Michele Rossi received the Laurea degree in Electrical Engineering (with honors) and the PhD in Information Engineering from the University of Ferrara in 2000 and 2004, respectively. From March 2000 to October 2005 he has been a Research Fellow at the Department of Engineering of the University of Ferrara. During 2003 he was on leave at the Center for Wireless Communications (CWC) at the University of California San Diego (UCSD), where he performed research on wireless sensor networks. In November 2005 he joined the Department of Information Engineering of the University of Padova, Italy, where he is an Assistant Professor. His research interests are centered around the dissemination of data in distributed ad hoc and wireless sensor networks, including integrated MAC/routing schemes, data dissemination via network coding, the application of compressive sensing techniques for the reconstruction of signals in wireless sensor networks and cooperative routing policies for ad hoc networks.

§ Information given
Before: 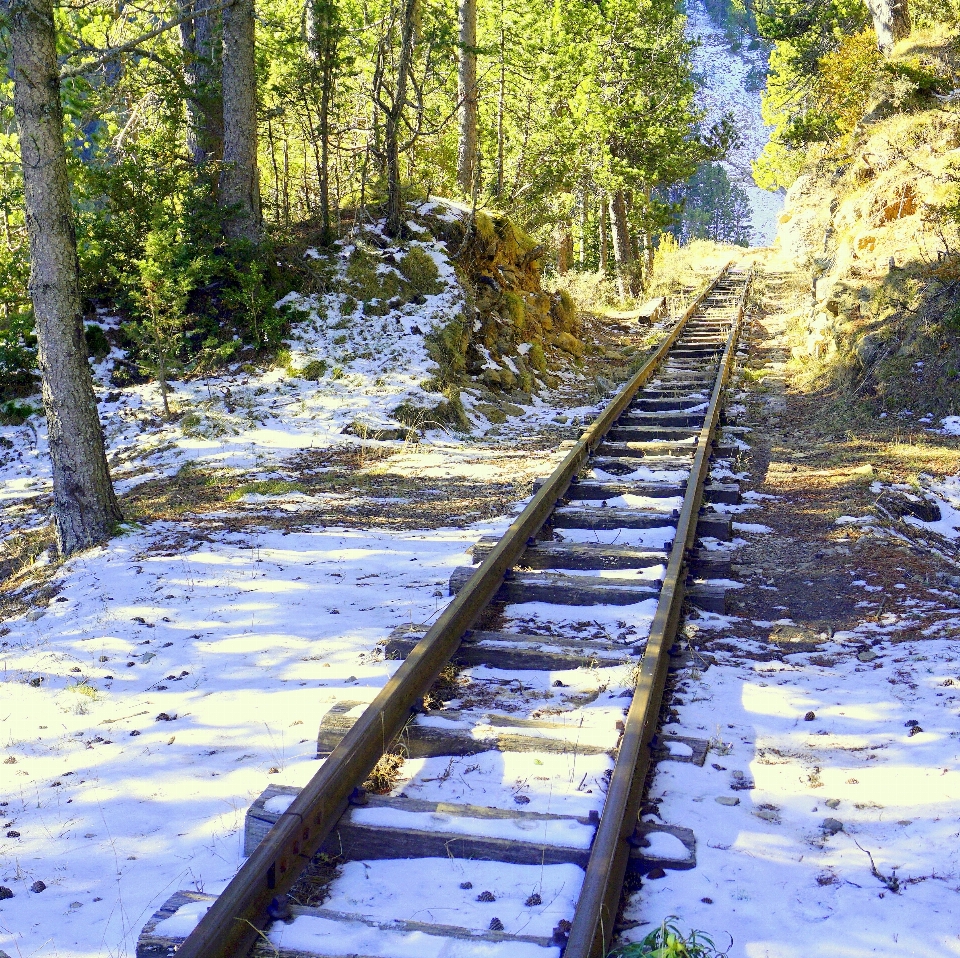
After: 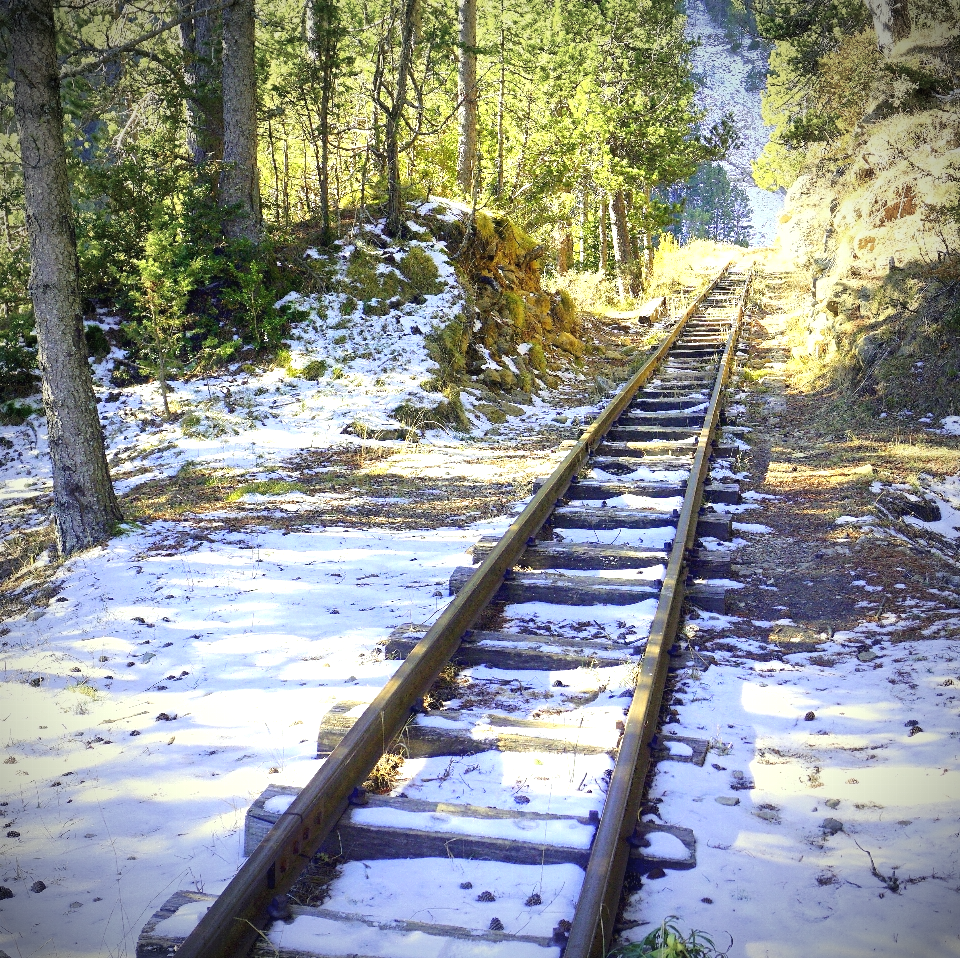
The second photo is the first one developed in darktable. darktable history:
vignetting: fall-off start 67.5%, fall-off radius 67.23%, brightness -0.813, automatic ratio true
exposure: black level correction -0.002, exposure 0.54 EV, compensate highlight preservation false
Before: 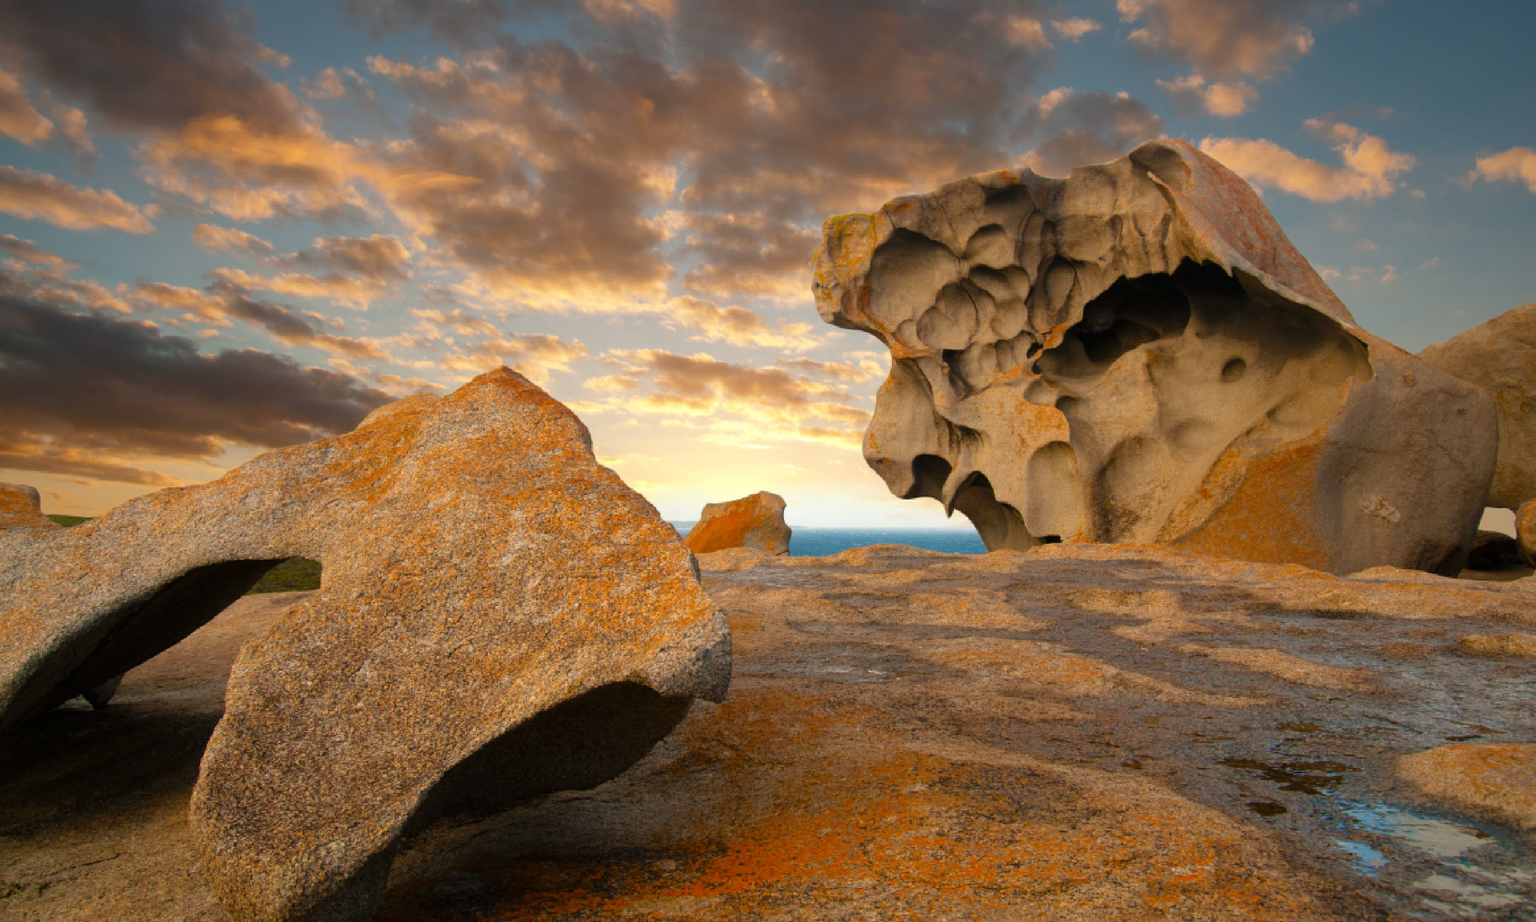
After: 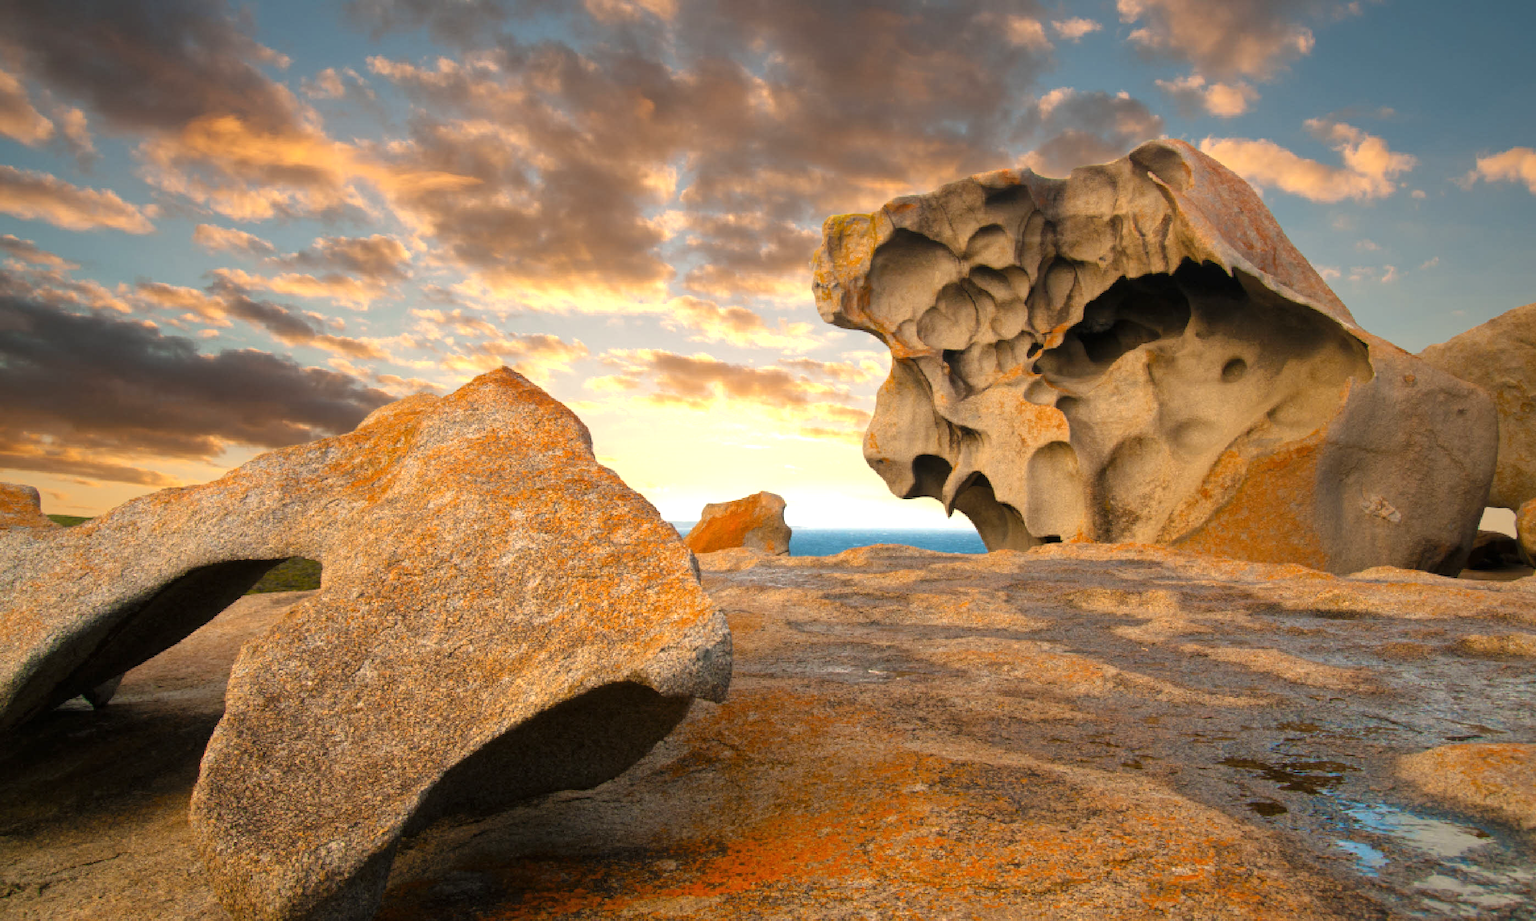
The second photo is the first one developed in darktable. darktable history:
local contrast: mode bilateral grid, contrast 10, coarseness 26, detail 115%, midtone range 0.2
exposure: black level correction 0, exposure 0.499 EV, compensate highlight preservation false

§ What the task asks
Please decide whether each statement agrees with the biography, giving yes or no and quoting the biography's deciding words. 1. Rossi received his PhD in 2004. 2. Rossi joined the University of Padova in March 2000. 3. At Padova, Rossi holds the post of Full Professor. Work from the biography alone.

§ Exercise output
1. Yes: "the PhD in Information Engineering from the University of Ferrara in 2000 and 2004, respectively"
2. No: "In November 2005 he joined the Department of Information Engineering of the University of Padova"
3. No: "where he is an Assistant Professor"